Satoru could only appreciate those moments. He hoped that, whatever he was doing, was helping Megumi get out of the darkness.

sometimes, in Megumi, he would see a flash of someone who was once his hope in humanity.

after all, the capacity of feeling was greater than people thought.
they just don’t bother to look the other way.
life is not only about happiness. it’s the things we go through, and still decide to give life One More Chance. life is freedom, and the way we choose to reach it.

Megumi, during the early days when he started isolating himself, once thought,

‘maybe death is a way of freedom, too. maybe the inevitable will come for me, and take me somewhere else. some place where i’m worth something. worth existing.‘

 

“Loving is a way of freeing ourselves,” Satoru says, on a random day, while they lay on Megumi’s bed.

the kid lays his head on the other’s shoulder, motionless.

“Love changes the way we see everything.
Changes us. Changes our perception and our way of thinking. Our paths of life.”

There’s a silence, for a minute, where they just breathe at the same time.

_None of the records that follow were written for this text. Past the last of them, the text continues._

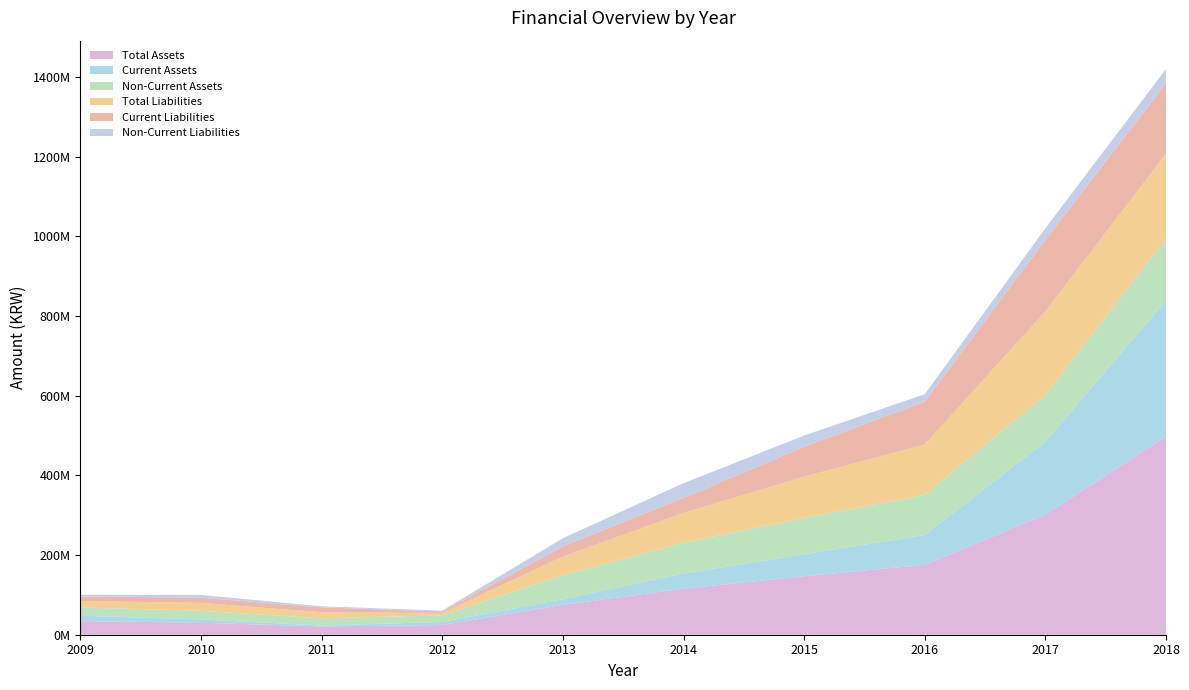

Reading left to right, list all the values displayed in this chart.

Total Assets: 34197206	30030128	20658797	24295231	74942426	115512019	146705005	175552057	301349741	497537192
Current Assets: 13436322	8368538	2528822	7639589	13969633	38249870	55090132	74900844	182869734	341039713
Non-Current Assets: 20760884	21661590	18129974	16655642	60972793	77262149	91614873	100651214	118480007	156497479
Total Liabilities: 16035270	19913375	15038602	5973171	46212242	74736909	103307117	126398606	208876189	212632462
Current Liabilities: 11932352	13045885	12288675	3620424	25974187	37711039	75006557	107789462	179830575	177029898
Non-Current Liabilities: 4102918	6867490	2749928	2352747	20238055	37025871	28300559	18609144	29045614	35602563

“Love makes us do things that we may regret, or not,”
Satoru’s hand goes to Megumi’s hair, ruffling through it.
“Love lets us dream. Lets us hope. Gives us a chance of winning against what seems impossible to beat,”

 

“Love may be our only option to keep ourselves from falling behind.
Letting people love us, and care for us, will make us vulnerable. And just maybe, it may not be a bad thing.
Being vulnerable with others means that we have the strength to give ourselves one more chance, will prove us worthy of living.
Living, Megumi.
Living is what we do for love. To love is live, and to live is to find a bit of love in everything we see, hear, feel. Is to live a life worth of living, surrounded by love. Hate will always get us nowhere, and a life full of hate, is a slow death.
So, please, let us help you find love in life again. We’ll find a way, together. Trust me, Megumi. You deserve love. So much love.”

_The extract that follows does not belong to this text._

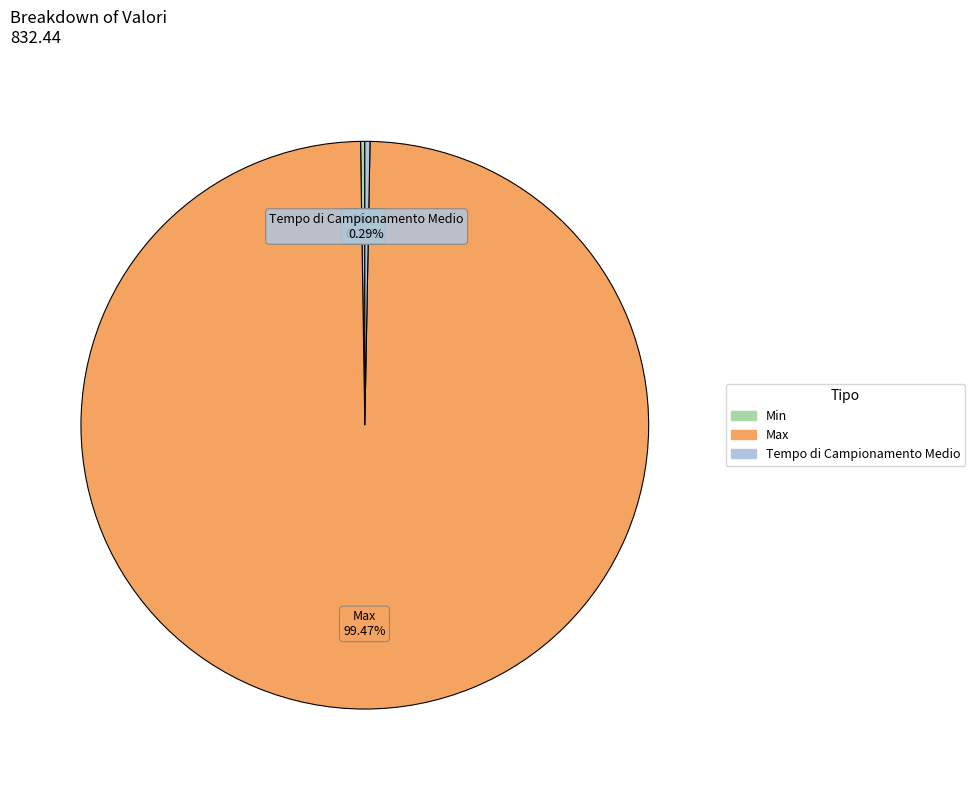

Which slice is the largest?

Max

Satoru hugs Megumi, as a raw sob gets out of the child’s deepest tear in his soul.

 

Maybe, just maybe, things might work out. Change. Go in a different direction, where his destiny is a simple life with everyone he ever loved at his reach.
Where he can do mundane things. Cooking with Itadori, letting Kugisaki paint his nails and spending quality time with Satoru.
Where he gets to be selfish more often. Do things for himself. Things from love.
Where being a sorcerer doesn’t cut his life short. Or, otherwise, where being a sorcerer doesn’t stops him from loving.

 

‘It’s okay.‘ And a reassuring smile.